S corp stock redemption refers to the process of disposing of your shares in an S Corporation.

Redemption of S corporation Stock

You can sell all or part of your stock either to the company or to someone else. Most shareholders prefer selling it back to the company. Tax liability on stock redemption varies depending upon whether it amounts to sale or distribution.

According to the Internal Revenue Code (IRC), it's treated as a sale or exchange, if it satisfies at least one of the following conditions:

  • You are selling all of your S corporation shares, or
  • The sale reduces your voting power to less than 50 percent, and your voting power after redemption is less than 80 percent of the voting power you had before redemption, or
  • The redemption does not amount to a dividend

Tax Consequences of S Corporation Redemptions to a Shareholder

Another point to consider for analyzing tax implications is whether the company has accumulated profits. If there are no accumulated profits, meaning that the company has been an S corporation right from the beginning and has never taken over a C corporation with accumulated profits, the redemption cannot be considered as dividend payment.

In a deemed disposition, the adjusted original cost of the stock is non-taxable and treated as a return of capital. A non-capital gain redemption is usually more beneficial from a taxation point of view since you can recover the original cost without having to pay any capital gain tax.

If an S corporation has accumulated profits from its initial C corporation years, taxation on the redemption distribution depends upon the balance in its Accumulated Adjustments Account (AAA). The Accumulated Adjustments Account contains the undistributed net profits for the period after the company converted into an S corporation.

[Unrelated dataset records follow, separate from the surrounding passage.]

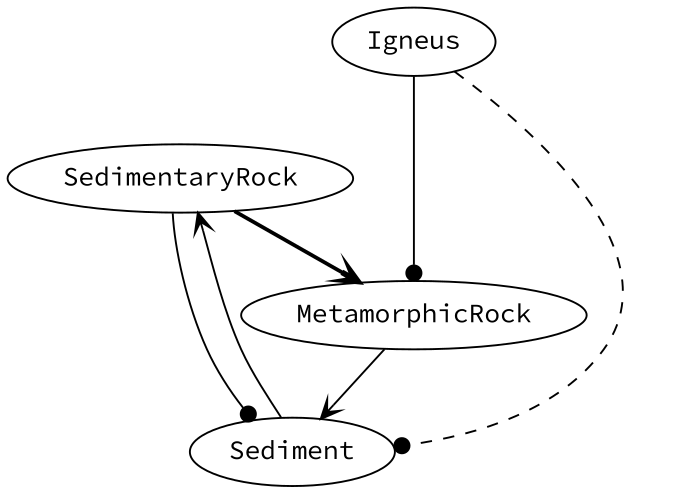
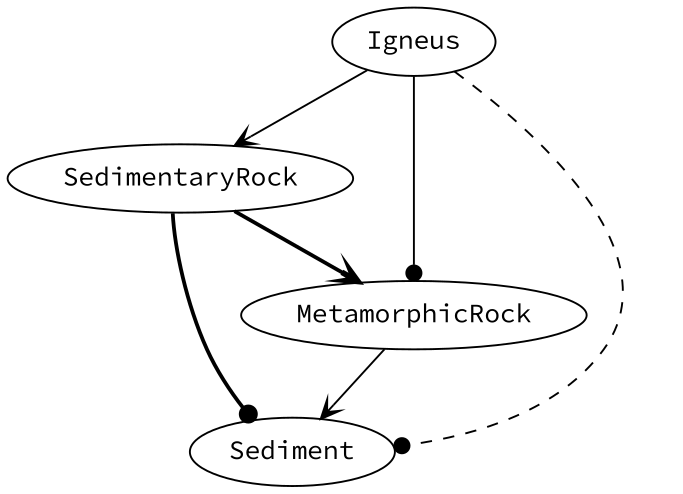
  digraph {
    fontname="Source Code Pro"
    node [fontname="Source Code Pro"]
    edge [arrowhead=dot fontname="Source Code Pro" style=solid]
    SedimentaryRock
    Sediment
    MetamorphicRock
    Igneus
-   SedimentaryRock -> Sediment
+   SedimentaryRock -> Sediment [style=bold]
    SedimentaryRock -> MetamorphicRock [arrowhead=vee style=bold]
-   Sediment -> SedimentaryRock [arrowhead=vee]
+   Igneus -> SedimentaryRock [arrowhead=vee]
    MetamorphicRock -> Sediment [arrowhead=vee]
    Igneus -> Sediment [style=dashed]
    Igneus -> MetamorphicRock
  }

You need not pay taxes on a redemption distribution to the extent that it does not exceed your tax basis or the balance in the Accumulated Adjustments Account of the company. If you are selling stocks in an S corporation, after holding them for more than a year, you are liable to pay capital gains tax on it.

Basis Issues

  • Debt basis requires a direct loan from shareholders. You can also prove it on the basis of indirect loans between commonly held companies, but it would be risky and difficult to establish.
  • Once you establish a loan to the corporation, you need to make adjustments for principal payments, indebtedness forgiveness, and other deductible items.
  • In case of multiple indebtedness, you must proportionately allocate the losses over and above the stock basis.
  • Stock basis is different from equity reported in the company's financial statements.
  • When an individual stock holder sells or gifts shares of his stock to someone else, it's not entered in the company books.
  • For calculating capital loss arising from the sale of gifted stock, the seller must use the donor's cost basis or the stock's fair market value, whichever is lower.

Death, Taxes, and Repurchases

  • Redemption agreements often include provisions for stock transfer in case any of an owner's death. Companies usually agree to buy back the shares in such cases.
  • When a corporation buys back shares due to a shareholder's exit, it is liable to pay capital gains tax on the accumulated earnings.
  • When the sale is done due to shareholder's death, death taxes are collected from the proceeds of the sale and the ex-shareholder's estate.
  • In order to facilitate the buyback, an S corporation buys a life insurance policy for its shareholders. When any of the shareholders die, the company buys back the holdings with the amount it receives from the insurance company.
  • When the share buyback price in the agreement is set to be equal in value with the base estate tax of the stock, there is zero gain during the buyback.

Short Tax Year Election

  • Buying back stock from a life insurance claim causes a problem since the interest of the deceased owner can't exceed fair market value of the stock.
  • The Internal Revenue Code increases a shareholder's basis so that it's equal to the fair market value upon his death.
  • If the company is paying taxes on a cash basis, it can file a short tax year, which allows it to carry out redemption with the insurance proceeds even before filing an insurance claim.